Re: [PATCH v3 08/26] x86/virt/seamldr: Retrieve P-SEAMLDR information
From: Dave Hansen
Date: Fri Jan 30 2026 - 11:35:28 EST
On 1/29/26 20:01, Xu Yilun wrote:
>> I'd also prefer a
>>
>> BUILD_BUG_ON(sizeof(struct seamldr_info) != 2048);
> ^
> BUILD_BUG_ON(sizeof(struct seamldr_info) != 256); is it?
Whatever the documentation says. I might have been looking at the
seamldr_seaminfo.
>> just as a sanity check. It doesn't cost anything and it makes sure that
>> as you muck around with reserved fields and padding that there's at
>> least one check making sure it's OK.
>
> And I recently received a comments that "never __packed for naturally
> aligned structures cause it leads to bad generated code and hurts
> performance", but I really want to highlight nearby it is for a
> formatted binary blob, so:
>
> struct seamldr_info {
> u32 version;
> u32 attributes;
> u32 vendor_id;
> u32 build_date;
> u16 build_num;
> u16 minor_version;
> u16 major_version;
> u16 update_version;
> u8 reserved0[4];
> u32 num_remaining_updates;
> u8 reserved1[224];
> }; //delete __packed here
>
> static_assert(sizeof(struct seamldr_info) == 256);
>
> Is it better?
I'm pretty sure __packed is used all over the place.
I'd be shocked if access to a __packed structure generated different
code than a non-packed one for the same layout.
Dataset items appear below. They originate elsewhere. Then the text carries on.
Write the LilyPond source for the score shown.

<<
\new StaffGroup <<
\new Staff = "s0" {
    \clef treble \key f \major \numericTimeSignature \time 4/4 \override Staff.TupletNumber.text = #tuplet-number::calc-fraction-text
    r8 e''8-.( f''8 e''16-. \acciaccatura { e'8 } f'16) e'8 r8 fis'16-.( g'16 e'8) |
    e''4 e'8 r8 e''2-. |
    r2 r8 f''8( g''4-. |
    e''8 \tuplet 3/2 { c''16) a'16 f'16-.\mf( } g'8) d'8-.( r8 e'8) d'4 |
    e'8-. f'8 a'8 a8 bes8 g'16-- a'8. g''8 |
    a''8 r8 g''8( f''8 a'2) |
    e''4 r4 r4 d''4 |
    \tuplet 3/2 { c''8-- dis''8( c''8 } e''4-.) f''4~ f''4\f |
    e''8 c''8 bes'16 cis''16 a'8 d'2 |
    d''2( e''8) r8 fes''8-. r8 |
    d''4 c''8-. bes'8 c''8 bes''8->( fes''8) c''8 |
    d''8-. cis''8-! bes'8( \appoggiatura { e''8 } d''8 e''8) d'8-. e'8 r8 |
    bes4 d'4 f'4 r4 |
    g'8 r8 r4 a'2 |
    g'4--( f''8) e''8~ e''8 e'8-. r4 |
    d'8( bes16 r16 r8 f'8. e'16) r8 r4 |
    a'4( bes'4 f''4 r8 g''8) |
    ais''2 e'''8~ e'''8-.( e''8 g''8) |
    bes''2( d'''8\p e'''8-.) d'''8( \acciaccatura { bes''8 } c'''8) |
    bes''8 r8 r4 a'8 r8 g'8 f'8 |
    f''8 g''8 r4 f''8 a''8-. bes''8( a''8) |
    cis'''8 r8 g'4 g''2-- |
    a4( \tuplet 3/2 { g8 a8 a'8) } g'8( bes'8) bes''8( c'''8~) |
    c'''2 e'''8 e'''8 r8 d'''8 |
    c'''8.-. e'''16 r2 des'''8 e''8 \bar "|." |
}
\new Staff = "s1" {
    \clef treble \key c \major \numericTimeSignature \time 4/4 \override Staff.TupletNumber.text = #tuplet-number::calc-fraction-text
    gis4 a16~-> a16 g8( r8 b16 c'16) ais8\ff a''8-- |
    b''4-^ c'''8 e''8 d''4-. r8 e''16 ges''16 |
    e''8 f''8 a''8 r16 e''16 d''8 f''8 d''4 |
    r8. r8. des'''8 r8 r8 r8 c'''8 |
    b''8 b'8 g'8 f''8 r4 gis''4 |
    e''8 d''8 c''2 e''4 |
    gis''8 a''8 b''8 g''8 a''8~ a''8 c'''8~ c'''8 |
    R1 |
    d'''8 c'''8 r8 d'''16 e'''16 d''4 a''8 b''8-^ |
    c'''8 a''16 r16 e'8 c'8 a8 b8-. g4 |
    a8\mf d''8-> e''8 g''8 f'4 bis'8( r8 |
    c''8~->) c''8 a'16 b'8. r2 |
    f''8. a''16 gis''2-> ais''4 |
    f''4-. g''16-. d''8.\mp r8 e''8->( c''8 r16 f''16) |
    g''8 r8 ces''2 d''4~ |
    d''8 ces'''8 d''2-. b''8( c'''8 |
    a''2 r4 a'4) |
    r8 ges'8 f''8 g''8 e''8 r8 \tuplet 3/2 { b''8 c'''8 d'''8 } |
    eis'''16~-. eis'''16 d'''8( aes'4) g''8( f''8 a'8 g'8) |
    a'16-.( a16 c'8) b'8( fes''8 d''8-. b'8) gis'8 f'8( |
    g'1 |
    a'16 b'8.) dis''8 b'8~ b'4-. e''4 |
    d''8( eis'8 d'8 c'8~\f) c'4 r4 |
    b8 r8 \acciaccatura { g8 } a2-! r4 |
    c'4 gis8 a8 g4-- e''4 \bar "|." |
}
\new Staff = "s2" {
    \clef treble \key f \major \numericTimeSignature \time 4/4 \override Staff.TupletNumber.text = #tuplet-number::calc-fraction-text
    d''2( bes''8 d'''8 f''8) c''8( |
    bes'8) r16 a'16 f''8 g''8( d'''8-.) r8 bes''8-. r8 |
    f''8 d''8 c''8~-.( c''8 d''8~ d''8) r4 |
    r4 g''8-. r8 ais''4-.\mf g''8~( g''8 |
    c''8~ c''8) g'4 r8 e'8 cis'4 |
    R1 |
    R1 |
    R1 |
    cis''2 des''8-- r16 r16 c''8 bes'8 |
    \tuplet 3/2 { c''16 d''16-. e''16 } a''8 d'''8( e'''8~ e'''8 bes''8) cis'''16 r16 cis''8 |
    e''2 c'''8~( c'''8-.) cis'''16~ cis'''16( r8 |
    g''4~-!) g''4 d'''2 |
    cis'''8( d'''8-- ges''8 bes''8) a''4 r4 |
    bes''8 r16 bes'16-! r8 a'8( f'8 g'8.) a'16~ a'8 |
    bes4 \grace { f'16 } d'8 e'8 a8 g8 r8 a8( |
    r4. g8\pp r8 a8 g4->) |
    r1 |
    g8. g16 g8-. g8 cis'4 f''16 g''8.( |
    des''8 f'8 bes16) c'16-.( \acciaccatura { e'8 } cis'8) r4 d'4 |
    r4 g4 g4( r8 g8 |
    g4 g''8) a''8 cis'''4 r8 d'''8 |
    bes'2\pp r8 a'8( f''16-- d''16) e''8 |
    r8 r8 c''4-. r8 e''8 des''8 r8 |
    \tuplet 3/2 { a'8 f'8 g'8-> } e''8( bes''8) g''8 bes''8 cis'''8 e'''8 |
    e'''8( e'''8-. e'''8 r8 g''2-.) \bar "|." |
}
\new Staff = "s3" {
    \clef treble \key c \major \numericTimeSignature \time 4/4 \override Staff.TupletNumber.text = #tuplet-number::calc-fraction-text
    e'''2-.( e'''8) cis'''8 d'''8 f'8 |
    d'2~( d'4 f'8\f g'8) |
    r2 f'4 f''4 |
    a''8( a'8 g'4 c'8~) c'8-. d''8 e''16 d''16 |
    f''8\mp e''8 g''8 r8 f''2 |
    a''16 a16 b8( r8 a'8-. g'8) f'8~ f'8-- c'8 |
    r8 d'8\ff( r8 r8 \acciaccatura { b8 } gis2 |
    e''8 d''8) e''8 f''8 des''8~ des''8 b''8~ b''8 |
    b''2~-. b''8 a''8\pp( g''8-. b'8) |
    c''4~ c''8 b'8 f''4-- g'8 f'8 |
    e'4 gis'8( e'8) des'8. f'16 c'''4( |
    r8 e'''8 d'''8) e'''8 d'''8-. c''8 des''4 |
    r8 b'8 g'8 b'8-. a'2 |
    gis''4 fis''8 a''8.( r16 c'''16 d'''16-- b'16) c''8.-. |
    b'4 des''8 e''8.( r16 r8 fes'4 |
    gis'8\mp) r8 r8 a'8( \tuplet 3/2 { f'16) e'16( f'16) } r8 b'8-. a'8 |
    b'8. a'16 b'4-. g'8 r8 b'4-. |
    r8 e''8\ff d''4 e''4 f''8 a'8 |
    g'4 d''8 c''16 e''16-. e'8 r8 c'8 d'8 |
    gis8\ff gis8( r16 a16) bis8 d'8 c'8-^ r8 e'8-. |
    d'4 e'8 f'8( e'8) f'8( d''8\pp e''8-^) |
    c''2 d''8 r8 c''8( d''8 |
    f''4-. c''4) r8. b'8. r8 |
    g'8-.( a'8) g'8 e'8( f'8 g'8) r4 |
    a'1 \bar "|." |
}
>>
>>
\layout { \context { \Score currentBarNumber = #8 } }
But it wouldn't be the
first time I was shocked by a compiler.
I think you might be confusing the fact that access to unaligned data
can really stink on some architectures. The code generation for *that*
can be garbage. But not on x86 really and not for data that's already
naturally aligned.
Plus, *this* data structure is far, far from being performance sensitive
anyway. So it doubly or triply doesn't matter here.
If nothing else, __packed is a good indicator that WYSIWYG for structure
layout because it's an ABI. I honestly don't see a lot of downsides.